* [Task]
Lines from the records below that contain the word "konstruksjon" are to be copied out.

[Recorded data]

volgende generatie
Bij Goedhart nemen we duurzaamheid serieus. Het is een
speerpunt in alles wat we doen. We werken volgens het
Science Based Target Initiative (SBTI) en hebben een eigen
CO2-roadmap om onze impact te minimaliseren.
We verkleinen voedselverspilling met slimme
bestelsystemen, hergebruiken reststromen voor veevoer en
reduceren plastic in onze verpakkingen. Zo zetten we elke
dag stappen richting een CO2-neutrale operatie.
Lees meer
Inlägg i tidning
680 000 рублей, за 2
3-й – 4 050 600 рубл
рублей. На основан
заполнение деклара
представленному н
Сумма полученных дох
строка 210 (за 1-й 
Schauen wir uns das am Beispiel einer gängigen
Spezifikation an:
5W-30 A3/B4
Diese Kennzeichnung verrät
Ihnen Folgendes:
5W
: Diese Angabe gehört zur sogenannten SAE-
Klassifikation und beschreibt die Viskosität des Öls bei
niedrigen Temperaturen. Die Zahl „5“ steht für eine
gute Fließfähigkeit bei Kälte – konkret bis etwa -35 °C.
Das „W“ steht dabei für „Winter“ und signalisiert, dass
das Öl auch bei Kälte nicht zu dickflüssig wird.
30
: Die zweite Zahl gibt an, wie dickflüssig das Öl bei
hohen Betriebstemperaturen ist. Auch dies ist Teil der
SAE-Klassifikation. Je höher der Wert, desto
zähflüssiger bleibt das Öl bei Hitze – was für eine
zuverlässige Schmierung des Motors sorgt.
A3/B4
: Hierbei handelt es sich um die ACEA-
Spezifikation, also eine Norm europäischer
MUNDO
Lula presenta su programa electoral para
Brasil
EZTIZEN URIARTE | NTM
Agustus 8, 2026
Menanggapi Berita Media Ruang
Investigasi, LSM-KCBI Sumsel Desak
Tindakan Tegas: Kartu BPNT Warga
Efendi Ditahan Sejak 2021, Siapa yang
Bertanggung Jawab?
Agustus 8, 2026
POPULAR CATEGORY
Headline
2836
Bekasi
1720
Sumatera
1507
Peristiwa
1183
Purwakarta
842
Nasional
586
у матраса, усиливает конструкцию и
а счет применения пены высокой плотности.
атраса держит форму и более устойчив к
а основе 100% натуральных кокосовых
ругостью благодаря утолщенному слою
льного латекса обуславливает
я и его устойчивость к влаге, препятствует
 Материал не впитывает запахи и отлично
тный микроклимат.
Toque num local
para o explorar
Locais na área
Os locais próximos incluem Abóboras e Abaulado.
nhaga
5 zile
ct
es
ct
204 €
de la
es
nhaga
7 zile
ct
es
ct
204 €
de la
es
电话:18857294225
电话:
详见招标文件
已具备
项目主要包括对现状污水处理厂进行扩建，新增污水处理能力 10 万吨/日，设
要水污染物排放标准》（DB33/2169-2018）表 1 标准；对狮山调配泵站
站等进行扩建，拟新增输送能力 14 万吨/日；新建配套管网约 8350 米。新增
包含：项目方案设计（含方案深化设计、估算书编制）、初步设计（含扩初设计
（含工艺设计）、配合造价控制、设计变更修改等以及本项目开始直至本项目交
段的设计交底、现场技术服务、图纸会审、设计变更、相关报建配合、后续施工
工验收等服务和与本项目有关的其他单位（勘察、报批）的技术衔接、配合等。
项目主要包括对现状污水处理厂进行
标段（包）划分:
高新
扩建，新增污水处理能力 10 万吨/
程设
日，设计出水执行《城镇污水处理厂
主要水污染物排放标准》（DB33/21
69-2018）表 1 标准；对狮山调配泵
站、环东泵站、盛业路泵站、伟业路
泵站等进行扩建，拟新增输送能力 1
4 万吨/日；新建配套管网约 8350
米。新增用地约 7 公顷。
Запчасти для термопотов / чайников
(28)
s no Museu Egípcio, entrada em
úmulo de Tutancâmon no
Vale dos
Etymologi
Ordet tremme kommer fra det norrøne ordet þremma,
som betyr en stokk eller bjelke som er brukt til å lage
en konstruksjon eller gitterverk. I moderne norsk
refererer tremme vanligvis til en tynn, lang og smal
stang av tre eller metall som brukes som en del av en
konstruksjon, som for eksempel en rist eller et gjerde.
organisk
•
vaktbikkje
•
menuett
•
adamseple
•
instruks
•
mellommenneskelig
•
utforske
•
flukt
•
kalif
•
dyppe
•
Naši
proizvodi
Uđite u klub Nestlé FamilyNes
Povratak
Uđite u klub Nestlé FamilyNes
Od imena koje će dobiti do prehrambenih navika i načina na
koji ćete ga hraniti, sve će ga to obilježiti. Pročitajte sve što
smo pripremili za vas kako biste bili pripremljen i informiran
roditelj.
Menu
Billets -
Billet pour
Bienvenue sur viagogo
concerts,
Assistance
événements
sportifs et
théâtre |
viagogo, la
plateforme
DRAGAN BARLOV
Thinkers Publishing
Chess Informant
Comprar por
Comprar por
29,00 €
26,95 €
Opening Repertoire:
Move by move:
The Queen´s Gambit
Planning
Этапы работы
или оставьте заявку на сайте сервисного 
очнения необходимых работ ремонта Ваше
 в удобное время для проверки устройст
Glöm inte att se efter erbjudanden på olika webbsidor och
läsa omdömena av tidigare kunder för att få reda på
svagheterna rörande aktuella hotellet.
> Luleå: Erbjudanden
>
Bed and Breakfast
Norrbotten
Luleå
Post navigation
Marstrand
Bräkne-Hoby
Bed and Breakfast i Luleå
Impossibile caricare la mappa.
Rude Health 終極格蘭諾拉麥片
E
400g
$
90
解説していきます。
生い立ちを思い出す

[/Recorded data]

* [Output for this task]
en konstruksjon eller gitterverk. I moderne norsk
konstruksjon, som for eksempel en rist eller et gjerde.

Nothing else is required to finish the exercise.